Questions to answer:
(A) Write out the passage of the Arab Spring commentary that begins at the words "As Arens’s analysis" and stops after the words "the Arab world.".
(B) Extend the commentary on the Arab Spring past its final sentence.

─── Extract to read

Ever since the unexpected development of the optimistically misnamed “Arab Spring”, it has become fashionable to insist that it would be foolish to try to predict how the events that shook the Middle East over the past year would pan out.
In today’s Ha’aretz, the always insightful Moshe Arens defies the councils of caution (and political correctness) and confidently states that while the “toppling of the Arab dictators was inevitable […] just as inevitable is what is going to follow their overthrow. It looks like it is going to be [a] long Arab Winter.”
As Arens’s analysis suggests, it will be a long winter of discontent because the Islamist groups that are now gaining power in the region will merely “replace secular dictatorships with Islamic ones” and the “deeply rooted shortcomings” that the UN’s Arab Human Development reports first diagnosed almost 10 years ago will continue to hamper meaningful progress in the Arab world.

──────
─── Collected data

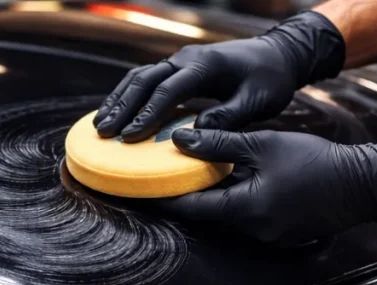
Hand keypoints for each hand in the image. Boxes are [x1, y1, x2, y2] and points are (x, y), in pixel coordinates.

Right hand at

──────

Response list:
(A)
As Arens’s analysis suggests, it will be a long winter of discontent because the Islamist groups that are now gaining power in the region will merely “replace secular dictatorships with Islamic ones” and the “deeply rooted shortcomings” that the UN’s Arab Human Development reports first diagnosed almost 10 years ago will continue to hamper meaningful progress in the Arab world.

(B)
Back in 2002, the Economist headlined its commentary on the UN’s first report on the Arab world with the brutally honest verdict “Self-doomed to failure.” Emphasizing the conclusion of the UN report, the Economist noted:
“The barrier to better Arab performance is not a lack of resources […] but the lamentable shortage of three essentials: freedom, knowledge and womanpower. Not having enough of these amounts to what the authors call the region’s three ‘deficits’. It is these deficits, they argue, that hold the frustrated Arabs back from reaching their potential—and allow the rest of the world both to despise and to fear a deadly combination of wealth and backwardness.”
Does anyone really believe that Islamist regimes will work hard to increase “freedom, knowledge and womanpower”?
We now get to hear a lot about how wonderfully “moderate” most of the Islamists vying for power really are, and we are told all the time that Arab Islamists will follow the “Turkish model”.
But let’s not have too many illusions about what following the “Turkish model” would mean for freedom: Turkey is currently the world’s number one when it comes to imprisoning journalists, and for years, its Islamist government has been prosecuting hundreds of Turkish citizens who, on the basis of flimsy and fabricated evidence, are accused of anti-regime conspiracies.
Arguably, the pundits who wax lyrically about the “Turkish model” don’t realize that there is a solid case for concluding that Turkish Islamists are following the “Arab model.”
Consider this recent piece by Egyptian-born André Aciman, who wrote in The New York Times:
“Rather than see things for what they are, Egyptians, from their leaders on down, have always preferred the blame game — and with good reason. Blaming some insidious clandestine villain for anything invariably works in a country where hearsay passes for truth and paranoia for knowledge.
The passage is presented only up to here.